# New stuff for 2009



## Bone Dancer (Oct 7, 2005)

Here is the first of the new props for 2009. Starting the mausolem front for the house this week.


----------



## RoxyBlue (Oct 6, 2008)

My goodness, the HF folks are on a roll with new props the past couple of weeks!

I think my favorite of these is the skulls on a chain. It would make a lovely bell pull for an ogre's house


----------



## Scary Godmother (Oct 13, 2007)

These are great, nice work!


----------



## Bone Dancer (Oct 7, 2005)

Thank you


----------



## GothicCandle (Mar 26, 2007)

ooo I love them! MY favorite is the candle! but they are all great.


----------



## jdubbya (Nov 6, 2005)

Great stuff BD. I'm liking the hands holding the candles. Hell, I'm liking it all!


----------



## ghost37 (Jul 30, 2008)

They all look great, but i love the hands holding the candles!!!


----------



## IMU (Apr 8, 2009)

Very nice, looks wonderful!


----------



## beelce (Jul 21, 2007)

NICE stuff Bone....


----------



## Spooky1 (Aug 25, 2008)

Nice start to the season. I really like the skulls on the chain.


----------



## Death's Door (Mar 22, 2006)

Fantabulous props you made there BD!!!!


----------



## Devils Chariot (May 23, 2007)

looks like a lotta great stuff BD, I really dig those candle holders, but then you knew that!


----------



## Bone To Pick (Oct 23, 2007)

Great job, BD. I love the candle holders!


----------



## cerinad (Jun 23, 2008)

Those are all really great!! I 've got to get started on some stuff.
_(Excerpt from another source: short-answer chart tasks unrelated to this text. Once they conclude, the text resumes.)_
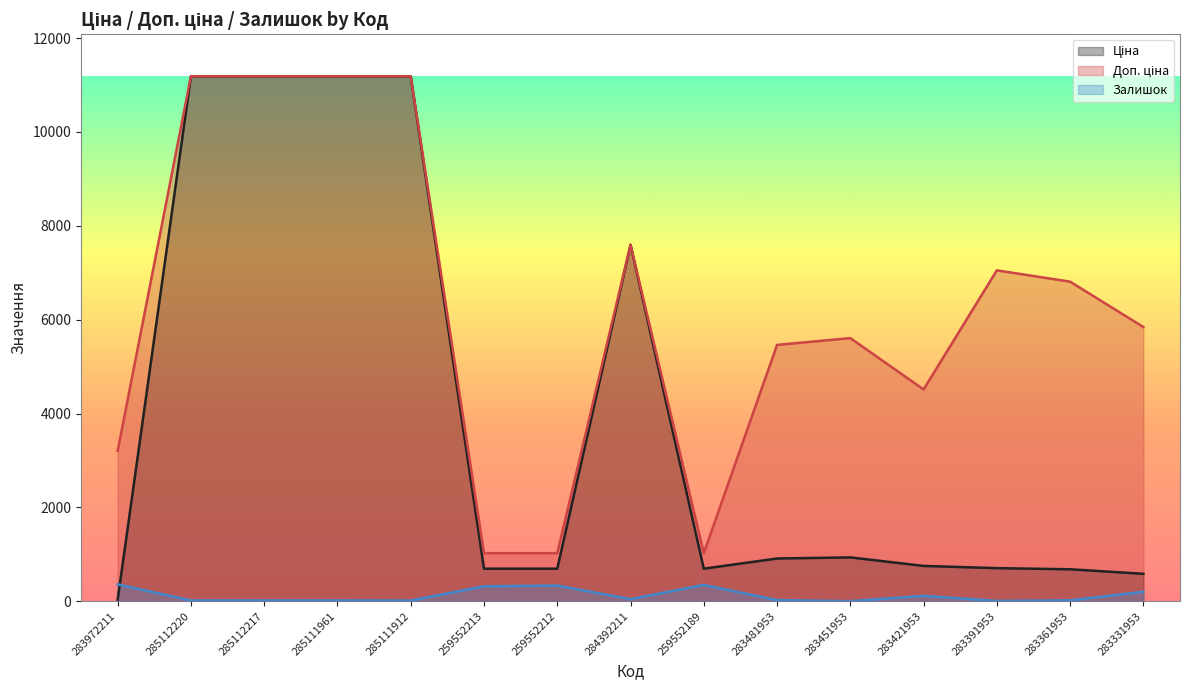

Reading left to right, what are all the values shown in this chart?

Ціна: 283972211=32.0	285112220=11188.2	285112217=11188.2	285111961=11188.2	285111912=11188.2	259552213=693.7	259552212=693.7	284392211=7596.5	259552189=693.7	283481953=910.4	283451953=934.5	283421953=752.2	283391953=705.1	283361953=681.0	283331953=584.4
Доп. ціна: 283972211=3205.0	285112220=11188.2	285112217=11188.2	285111961=11188.2	285111912=11188.2	259552213=1024.6	259552212=1024.6	284392211=7596.5	259552189=1024.6	283481953=5462.3	283451953=5607.2	283421953=4513.3	283391953=7051.3	283361953=6809.8	283331953=5843.9
Залишок: 283972211=360.0	285112220=17.0	285112217=17.0	285111961=17.0	285111912=15.0	259552213=318.0	259552212=335.0	284392211=44.0	259552189=348.0	283481953=24.0	283451953=2.0	283421953=113.0	283391953=8.0	283361953=19.0	283331953=202.0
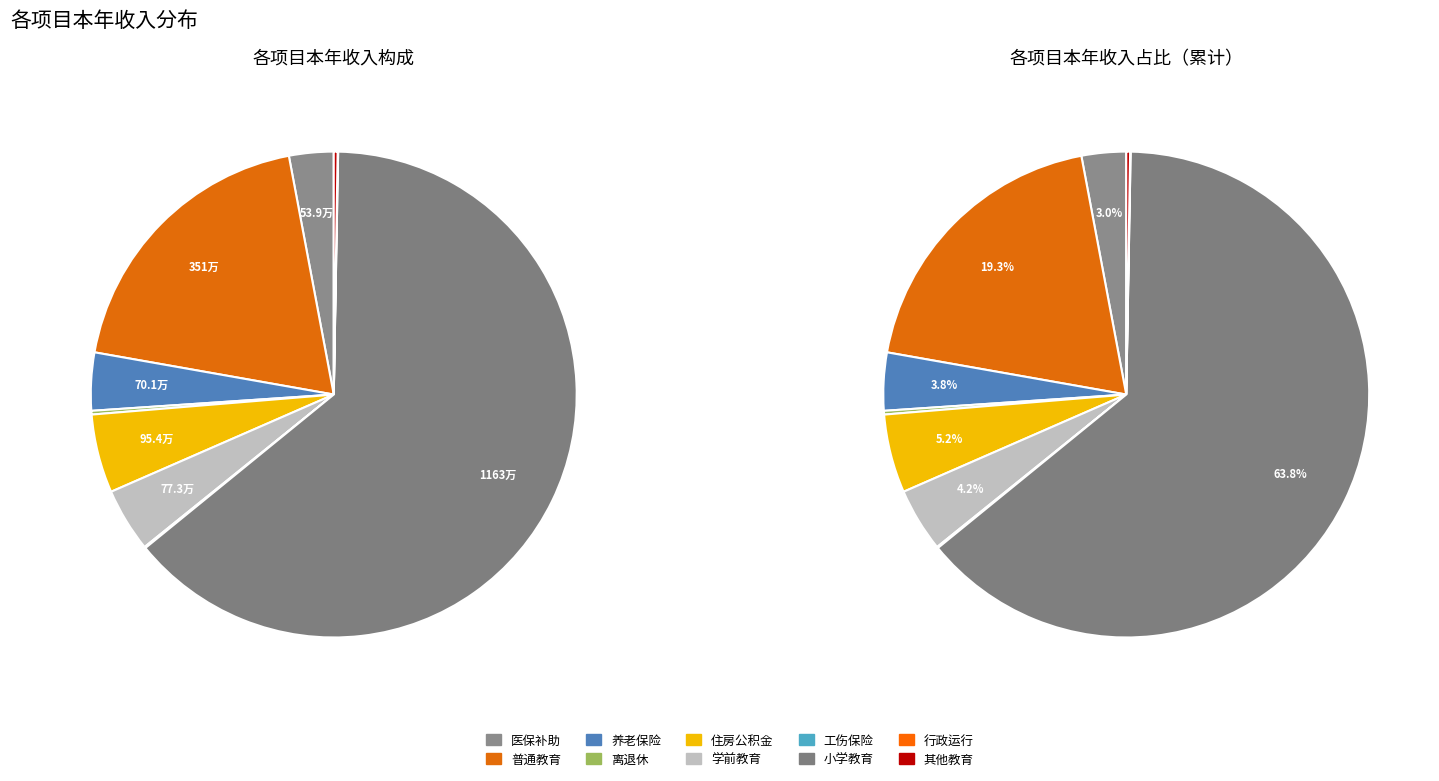

How much of the chart is everything except 住房公积金?

94.8%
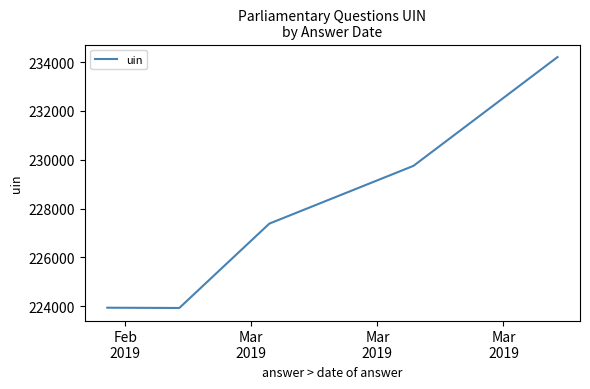

What is the difference between the maximum and minimum values?

10271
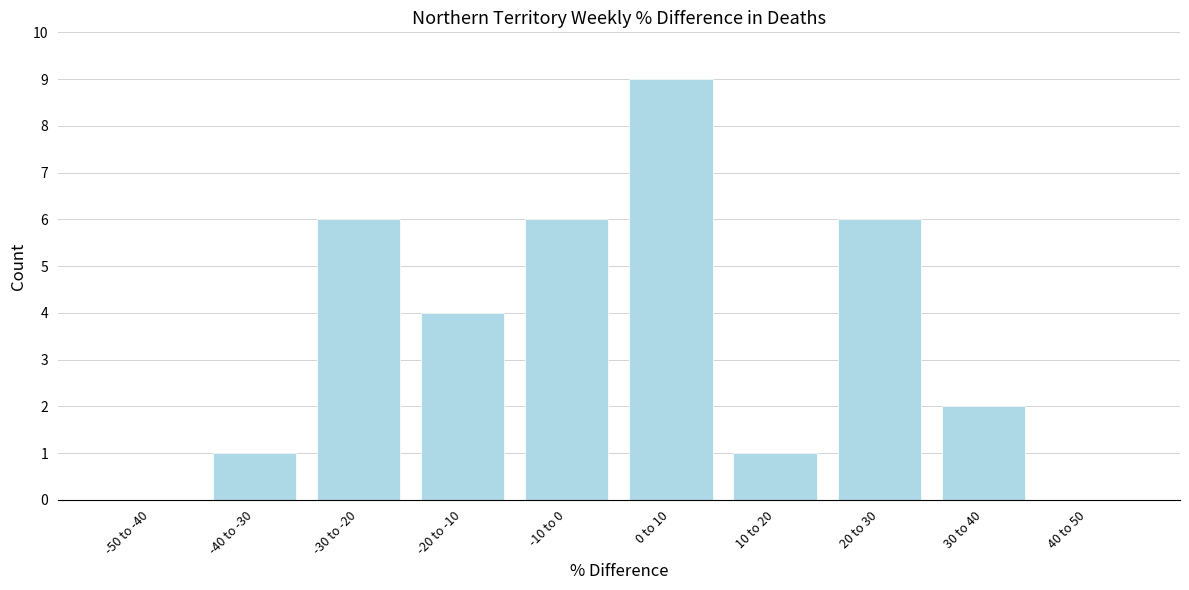

Reading right to left, extract all data points from this chart.

40 to 50=0	30 to 40=2	20 to 30=6	10 to 20=1	0 to 10=9	-10 to 0=6	-20 to -10=4	-30 to -20=6	-40 to -30=1	-50 to -40=0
I especially like the skeltal hands holding the candles!


----------



## Alucard (Jul 21, 2009)

The skeleton arms holding the candles are my favs. Great job!


----------



## Nyxy (Jan 4, 2009)

Those are awesome. Love the candles.


----------



## Ghoul Friday (Oct 6, 2007)

I am so far behind! Those are great additions


----------



## Bone Dancer (Oct 7, 2005)

Iam thinking of doing some work on the hands. Darken the finger nails so they show up better and put some latex on tissue paper and roll it up to make some veins for the back of the hands and wrist area. Its hard to look at something and say "thats it, I'm done".
Thanks everybody for the kind words.


----------



## Joiseygal (Sep 3, 2008)

Very nice job on all 4, but the skeleton hands holding the candles is definitely my favorite!


----------



## ScreamingScarecrow (Oct 1, 2008)

They look great!


----------



## Haasmama (Aug 15, 2005)

Nice Work!


----------



## Lilly (Jun 13, 2006)

Cool BD..
Hanging skulls are cool
I like you hand candle holders


----------